Chris Searle, corporate finance partner at BDO Stoy Hayward, AIM Accountant of the Year, says this market has become a big part of the firm’s business: ‘We have handled more than 100 AIM floats in the past three years and I have done 70.’

Searle says it’s often a case of acting as guide and mentor: ‘On AIM, they tend to be young companies run by people without public company experience and that makes it all the more interesting.’

He has spent the last two of his eight years at BDO working with AIM companies and says the firm has ramped up its offering as market activity revived with the resources boom. He sees this as partly ‘the fruits of the internationalisation campaign by the London Stock Exchange’.

This has led to BDO, with offices in 100 countries through its membership of BDO International, sending teams to AIM candidates around the world, from the US to China. Well travelled by now, Searle argues ‘the next challenge for AIM is to attract more international investors’.

David Collins, head of corporate finance at Berwin Leighton Paisner, AIM Lawyer of the Year, says the firm has been involved with AIM since the market’s inception and has advised companies or nominated advisers or brokers on 97 floats, raising £2.4 billion since 2002.

Claiming strengths in property, hotels, betting and gaming, technology, healthcare and resources, Collins says AIM is ‘good for business’, especially with consolidation in many sectors in the offing. ‘We have also taken AIM companies up to the Full List and brought some down from there to AIM,’ he says. ‘In the float process, you get a strong sense of when something needs to be disclosed. Disclosure becomes more of an issue once a company is listed.

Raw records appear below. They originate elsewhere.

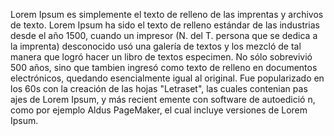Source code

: Lorem Ipsum es simplemente el texto de relleno de las imprentas y archivos de texto. Lorem Ipsum ha sido el texto de relleno estándar de las industrias desde el año 1500, cuando un impresor (N. del T.
persona que se dedica a la imprenta) desconocido usó una galería de textos y los mezcló de tal manera que logró hacer un libro de textos especimen. No sólo sobrevivió 500 años,
sino que tambien ingresó como texto de relleno en documentos electrónicos, quedando esencialmente 
igual al original. Fue popularizado en
los 60s con la creación de las hojas 
"Letraset", las cuales contenian pas
ajes de Lorem Ipsum, y más recient
emente con software de autoedició
n, como por 
ejemplo Aldus PageMaker, el
cual incluye versiones de Lorem Ipsum.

‘The key is to convince clients they should come to a lawyer for advice before doing things. Often entrepreneurial characters with a sense of false economy go ahead with a deal without asking their lawyers – and find it costs more than if they had asked the lawyers first.’

Tim Thompson, partner of Financial PR of the Year Buchanan Communications, claims the firm has several strengths. ‘We have a flat management structure, which helps us relate to AIM companies. They don’t usually have in-house public relations capabilities and don’t want to be passed on to a junior without experience.’

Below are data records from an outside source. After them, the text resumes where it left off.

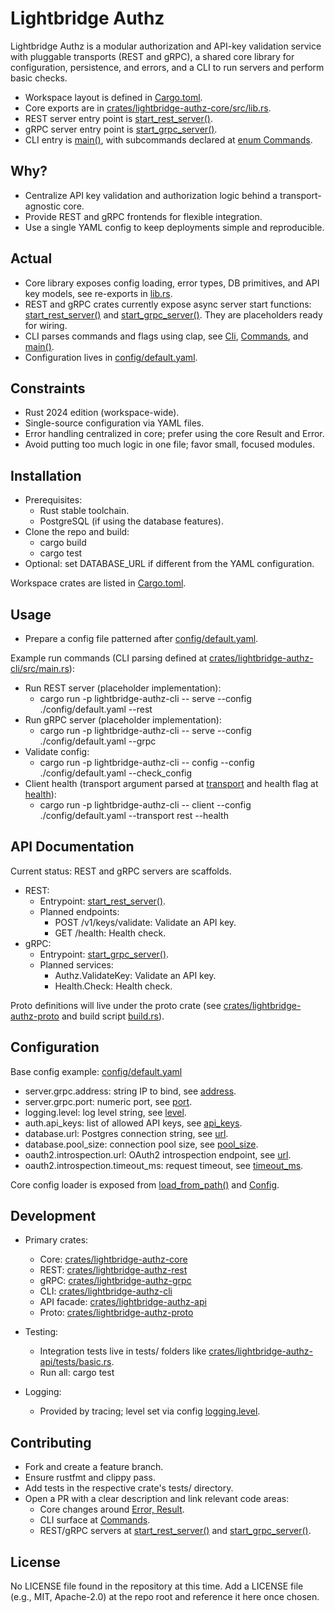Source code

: # Lightbridge Authz

Lightbridge Authz is a modular authorization and API-key validation service with pluggable transports (REST and gRPC), a shared core library for configuration, persistence, and errors, and a CLI to run servers and perform basic checks.

- Workspace layout is defined in [Cargo.toml](Cargo.toml:1).
- Core exports are in [crates/lightbridge-authz-core/src/lib.rs](crates/lightbridge-authz-core/src/lib.rs:1).
- REST server entry point is [start_rest_server()](crates/lightbridge-authz-rest/src/lib.rs:4).
- gRPC server entry point is [start_grpc_server()](crates/lightbridge-authz-grpc/src/lib.rs:19).
- CLI entry is [main()](crates/lightbridge-authz-cli/src/main.rs:37), with subcommands declared at [enum Commands](crates/lightbridge-authz-cli/src/main.rs:11).

## Why?

- Centralize API key validation and authorization logic behind a transport-agnostic core.
- Provide REST and gRPC frontends for flexible integration.
- Use a single YAML config to keep deployments simple and reproducible.

## Actual

- Core library exposes config loading, error types, DB primitives, and API key models, see re-exports in [lib.rs](crates/lightbridge-authz-core/src/lib.rs:7).
- REST and gRPC crates currently expose async server start functions: [start_rest_server()](crates/lightbridge-authz-rest/src/lib.rs:4) and [start_grpc_server()](crates/lightbridge-authz-grpc/src/lib.rs:19). They are placeholders ready for wiring.
- CLI parses commands and flags using clap, see [Cli](crates/lightbridge-authz-cli/src/main.rs:6), [Commands](crates/lightbridge-authz-cli/src/main.rs:11), and [main()](crates/lightbridge-authz-cli/src/main.rs:37).
- Configuration lives in [config/default.yaml](config/default.yaml:1).

## Constraints

- Rust 2024 edition (workspace-wide).
- Single-source configuration via YAML files.
- Error handling centralized in core; prefer using the core Result and Error.
- Avoid putting too much logic in one file; favor small, focused modules.

## Installation

- Prerequisites:
  - Rust stable toolchain.
  - PostgreSQL (if using the database features).
- Clone the repo and build:
  - cargo build
  - cargo test
- Optional: set DATABASE_URL if different from the YAML configuration.

Workspace crates are listed in [Cargo.toml](Cargo.toml:2).

## Usage

- Prepare a config file patterned after [config/default.yaml](config/default.yaml:1).

Example run commands (CLI parsing defined at [crates/lightbridge-authz-cli/src/main.rs](crates/lightbridge-authz-cli/src/main.rs:1)):

- Run REST server (placeholder implementation):
  - cargo run -p lightbridge-authz-cli -- serve --config ./config/default.yaml --rest
- Run gRPC server (placeholder implementation):
  - cargo run -p lightbridge-authz-cli -- serve --config ./config/default.yaml --grpc
- Validate config:
  - cargo run -p lightbridge-authz-cli -- config --config ./config/default.yaml --check_config
- Client health (transport argument parsed at [transport](crates/lightbridge-authz-cli/src/main.rs:30) and health flag at [health](crates/lightbridge-authz-cli/src/main.rs:33)):
  - cargo run -p lightbridge-authz-cli -- client --config ./config/default.yaml --transport rest --health

## API Documentation

Current status: REST and gRPC servers are scaffolds.

- REST:
  - Entrypoint: [start_rest_server()](crates/lightbridge-authz-rest/src/lib.rs:4).
  - Planned endpoints:
    - POST /v1/keys/validate: Validate an API key.
    - GET /health: Health check.
- gRPC:
  - Entrypoint: [start_grpc_server()](crates/lightbridge-authz-grpc/src/lib.rs:19).
  - Planned services:
    - Authz.ValidateKey: Validate an API key.
    - Health.Check: Health check.

Proto definitions will live under the proto crate (see [crates/lightbridge-authz-proto](crates/lightbridge-authz-proto/src/lib.rs:1) and build script [build.rs](crates/lightbridge-authz-proto/build.rs:1)).

## Configuration

Base config example: [config/default.yaml](config/default.yaml:1)

- server.grpc.address: string IP to bind, see [address](config/default.yaml:4).
- server.grpc.port: numeric port, see [port](config/default.yaml:5).
- logging.level: log level string, see [level](config/default.yaml:7).
- auth.api_keys: list of allowed API keys, see [api_keys](config/default.yaml:9).
- database.url: Postgres connection string, see [url](config/default.yaml:13).
- database.pool_size: connection pool size, see [pool_size](config/default.yaml:14).
- oauth2.introspection.url: OAuth2 introspection endpoint, see [url](config/default.yaml:17).
- oauth2.introspection.timeout_ms: request timeout, see [timeout_ms](config/default.yaml:18).

Core config loader is exposed from [load_from_path()](crates/lightbridge-authz-core/src/lib.rs:8) and [Config](crates/lightbridge-authz-core/src/lib.rs:8).

## Development

- Primary crates:
  - Core: [crates/lightbridge-authz-core](crates/lightbridge-authz-core/src/lib.rs:1)
  - REST: [crates/lightbridge-authz-rest](crates/lightbridge-authz-rest/src/lib.rs:1)
  - gRPC: [crates/lightbridge-authz-grpc](crates/lightbridge-authz-grpc/src/lib.rs:1)
  - CLI: [crates/lightbridge-authz-cli](crates/lightbridge-authz-cli/src/main.rs:1)
  - API facade: [crates/lightbridge-authz-api](crates/lightbridge-authz-api/src/lib.rs:1)
  - Proto: [crates/lightbridge-authz-proto](crates/lightbridge-authz-proto/src/lib.rs:1)

- Testing:
  - Integration tests live in tests/ folders like [crates/lightbridge-authz-api/tests/basic.rs](crates/lightbridge-authz-api/tests/basic.rs:1).
  - Run all: cargo test

- Logging:
  - Provided by tracing; level set via config [logging.level](config/default.yaml:7).

## Contributing

- Fork and create a feature branch.
- Ensure rustfmt and clippy pass.
- Add tests in the respective crate's tests/ directory.
- Open a PR with a clear description and link relevant code areas:
  - Core changes around [Error, Result](crates/lightbridge-authz-core/src/lib.rs:9).
  - CLI surface at [Commands](crates/lightbridge-authz-cli/src/main.rs:11).
  - REST/gRPC servers at [start_rest_server()](crates/lightbridge-authz-rest/src/lib.rs:4) and [start_grpc_server()](crates/lightbridge-authz-grpc/src/lib.rs:19).

## License

No LICENSE file found in the repository at this time. Add a LICENSE file (e.g., MIT, Apache-2.0) at the repo root and reference it here once chosen.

Buoyant engineering services group Redhall won AIM Company of the Year, which complements chairman David Jackson picking up the Quoted Company Awards’ Entrepreneur of the Year 2008 (see March edition), while Beringea won VCT Fund Manager of the Year for its ProVen and ProVen Growth & Income VCTs.

Ready to build

Norman Kenvyn, head of equipment leasing specialist St Helen’s Finance, is looking for potential acquisitions for the company, winner of the PLUS Company of the Year award. He says St Helen’s, which finances ‘core assets’ for smaller companies, is winning new business as banks harden their terms in the credit crunch.

A Lombard leasing group veteran, Kenvyn notes a rapid turnover increase this year for St Helen’s, which more than doubled the value of equipment leased last year to £4.6 million and year-end receivables to £6.7 million. Bad debt write-offs and doubtful debt provisions doubled losses in 2007 to £312,000, but income from the company’s expanded lease book should take it into the black to the tune of more than £100,000 this year.

A pet ploy of Kenvyn’s is to build the nascent ‘venture financing’ business of St Helen’s, which takes an element of equity in lessee companies along the lines of mezzanine debt funding. This is where he is scouting for acquisitions.

St Helen’s has used PLUS several times to raise equity since its 2004 float and has increased its debt finance by 151 per cent last year to £5.6 million – ‘all fixed and matched’ – to support growth and fund its (typically) 36-month leases. ‘We do not specialise in particular sectors,’ explains Kenvyn, but he tends to shun those, such as retailing, where ‘too many lessors are chasing business’.


Robert Tyerman

Robert Tyerman was news editor of 'Growth Company Investor'.